Okay, A Beautiful Mind isn't that bad. But it's just more of the same old Oscar-hungry mediocrity we see every year around this time. Russell Crowe stars as John Nash, the Nobel Prize-winning mathematician who came up with some significant economic theories, then spent the rest of his life dealing with severe schizophrenia. This film touches on some of his groundbreaking ideas, shows him going cuckoo, and lets him romance pretty Jennifer Connelly.

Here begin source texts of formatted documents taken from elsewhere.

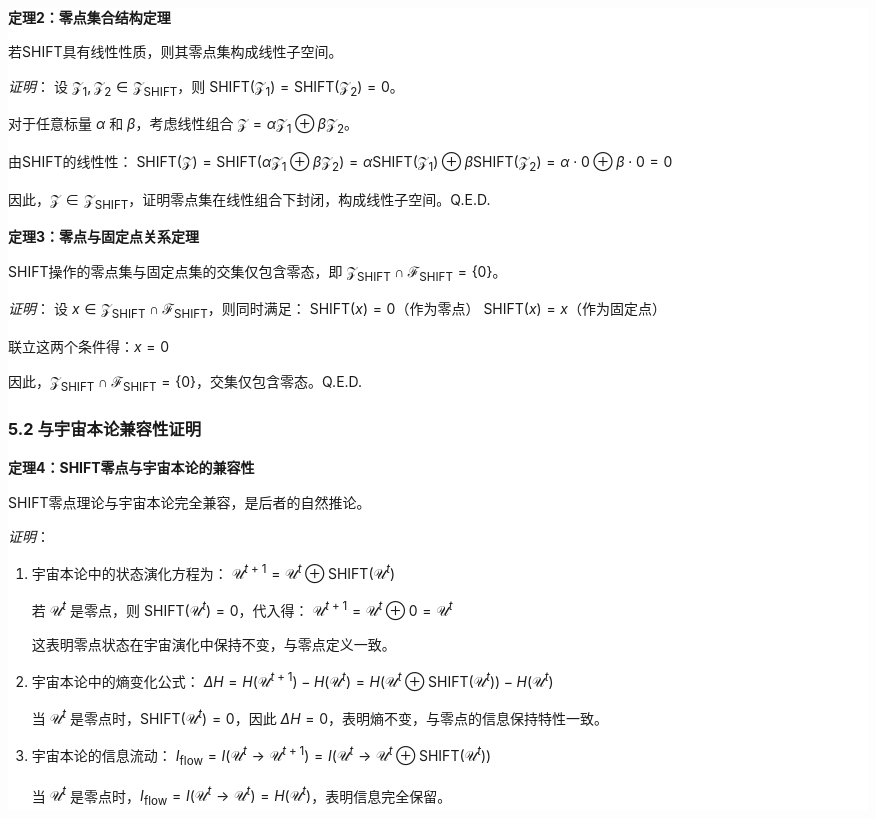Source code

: **定理2：零点集合结构定理**

若SHIFT具有线性性质，则其零点集构成线性子空间。

*证明*：
设 $`\mathcal{Z}_1, \mathcal{Z}_2 \in \mathcal{Z}_{\text{SHIFT}}`$，则 $`\text{SHIFT}(\mathcal{Z}_1) = \text{SHIFT}(\mathcal{Z}_2) = 0`$。

对于任意标量 $`\alpha`$ 和 $`\beta`$，考虑线性组合 $`\mathcal{Z} = \alpha\mathcal{Z}_1 \oplus \beta\mathcal{Z}_2`$。

由SHIFT的线性性：
$`\text{SHIFT}(\mathcal{Z}) = \text{SHIFT}(\alpha\mathcal{Z}_1 \oplus \beta\mathcal{Z}_2) = \alpha\text{SHIFT}(\mathcal{Z}_1) \oplus \beta\text{SHIFT}(\mathcal{Z}_2) = \alpha \cdot 0 \oplus \beta \cdot 0 = 0`$

因此，$`\mathcal{Z} \in \mathcal{Z}_{\text{SHIFT}}`$，证明零点集在线性组合下封闭，构成线性子空间。Q.E.D.

**定理3：零点与固定点关系定理**

SHIFT操作的零点集与固定点集的交集仅包含零态，即 $`\mathcal{Z}_{\text{SHIFT}} \cap \mathcal{F}_{\text{SHIFT}} = \{0\}`$。

*证明*：
设 $`x \in \mathcal{Z}_{\text{SHIFT}} \cap \mathcal{F}_{\text{SHIFT}}`$，则同时满足：
$`\text{SHIFT}(x) = 0`$（作为零点）
$`\text{SHIFT}(x) = x`$（作为固定点）

联立这两个条件得：$`x = 0`$

因此，$`\mathcal{Z}_{\text{SHIFT}} \cap \mathcal{F}_{\text{SHIFT}} = \{0\}`$，交集仅包含零态。Q.E.D.

### 5.2 与宇宙本论兼容性证明

**定理4：SHIFT零点与宇宙本论的兼容性**

SHIFT零点理论与宇宙本论完全兼容，是后者的自然推论。

*证明*：

1. 宇宙本论中的状态演化方程为：
   $`\mathcal{U}^{t+1} = \mathcal{U}^t \oplus \text{SHIFT}(\mathcal{U}^t)`$
   
   若 $`\mathcal{U}^t`$ 是零点，则 $`\text{SHIFT}(\mathcal{U}^t) = 0`$，代入得：
   $`\mathcal{U}^{t+1} = \mathcal{U}^t \oplus 0 = \mathcal{U}^t`$
   
   这表明零点状态在宇宙演化中保持不变，与零点定义一致。

2. 宇宙本论中的熵变化公式：
   $`\Delta H = H(\mathcal{U}^{t+1}) - H(\mathcal{U}^t) = H(\mathcal{U}^t \oplus \text{SHIFT}(\mathcal{U}^t)) - H(\mathcal{U}^t)`$
   
   当 $`\mathcal{U}^t`$ 是零点时，$`\text{SHIFT}(\mathcal{U}^t) = 0`$，因此 $`\Delta H = 0`$，表明熵不变，与零点的信息保持特性一致。

3. 宇宙本论的信息流动：
   $`I_{\text{flow}} = I(\mathcal{U}^t \to \mathcal{U}^{t+1}) = I(\mathcal{U}^t \to \mathcal{U}^t \oplus \text{SHIFT}(\mathcal{U}^t))`$
   
   当 $`\mathcal{U}^t`$ 是零点时，$`I_{\text{flow}} = I(\mathcal{U}^t \to \mathcal{U}^t) = H(\mathcal{U}^t)`$，表明信息完全保留。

Ron Howard must be tired of all the Opie Taylor/Richie Cunningham gags, but he remains an All-American Director of All-American Movies: obvious, sweet-natured, frothy work. It's hard to expect anything challenging from him, even when he tackles a subject as tricky as schizophrenia. To wit: in order to show the workings of Nash's "beautiful mind", Howard resorts to some hokey visual effects, suggesting that a genius's brain actually sees little glowing lines around objects in real life. (Jodie Foster earlier pulled this trick in Little Man Tate.)

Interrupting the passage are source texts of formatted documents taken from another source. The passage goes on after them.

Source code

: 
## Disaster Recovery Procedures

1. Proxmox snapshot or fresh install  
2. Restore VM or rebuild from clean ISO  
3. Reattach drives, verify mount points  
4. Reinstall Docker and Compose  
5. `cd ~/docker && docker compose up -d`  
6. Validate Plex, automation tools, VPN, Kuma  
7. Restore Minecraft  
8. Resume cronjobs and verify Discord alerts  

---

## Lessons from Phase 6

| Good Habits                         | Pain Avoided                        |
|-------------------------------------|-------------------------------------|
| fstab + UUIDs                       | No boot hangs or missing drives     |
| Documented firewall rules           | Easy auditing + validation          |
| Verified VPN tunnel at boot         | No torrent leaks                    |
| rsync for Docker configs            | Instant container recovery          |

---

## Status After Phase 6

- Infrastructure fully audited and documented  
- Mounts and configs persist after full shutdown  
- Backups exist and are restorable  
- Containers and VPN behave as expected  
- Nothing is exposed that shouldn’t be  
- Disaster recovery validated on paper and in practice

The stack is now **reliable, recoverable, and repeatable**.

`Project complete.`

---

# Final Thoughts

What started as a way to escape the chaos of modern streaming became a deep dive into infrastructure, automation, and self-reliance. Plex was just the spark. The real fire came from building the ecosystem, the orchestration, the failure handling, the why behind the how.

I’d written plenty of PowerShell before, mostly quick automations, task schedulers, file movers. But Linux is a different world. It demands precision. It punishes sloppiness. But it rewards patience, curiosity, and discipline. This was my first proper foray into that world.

Russell Crowe is good as a character who, if put in a better film, would be fascinating: his Nash is arrogant, obsessive, and self-loathing. And it's to the movie's credit that his disease is never "cured" but merely dealt with. Of course, that's a fact of Nash's life, and it's hard to fudge that – although Howard and screenwriter Akiva Goldsman mess with a lot of other real-life details. For instance, in the film, Nash hallucinates that Russian agents are pursuing him. In real life, he thought it was aliens. The change is understandable from a dramatic standpoint – the film would have been unintentionally hilarious if little green men were chasing Russell Crowe around – but it's just the tip of the iceberg. Similarly, the ageless Jennifer Connelly ably portrays that old Hollywood standby, the Long-Suffering But Unquestionably Devoted Wife. In real life, Nash's wife divorced him, only to remarry him a few years later. Perhaps the less you know about the man that A Beautiful Mind is actually about, the more you will enjoy the film.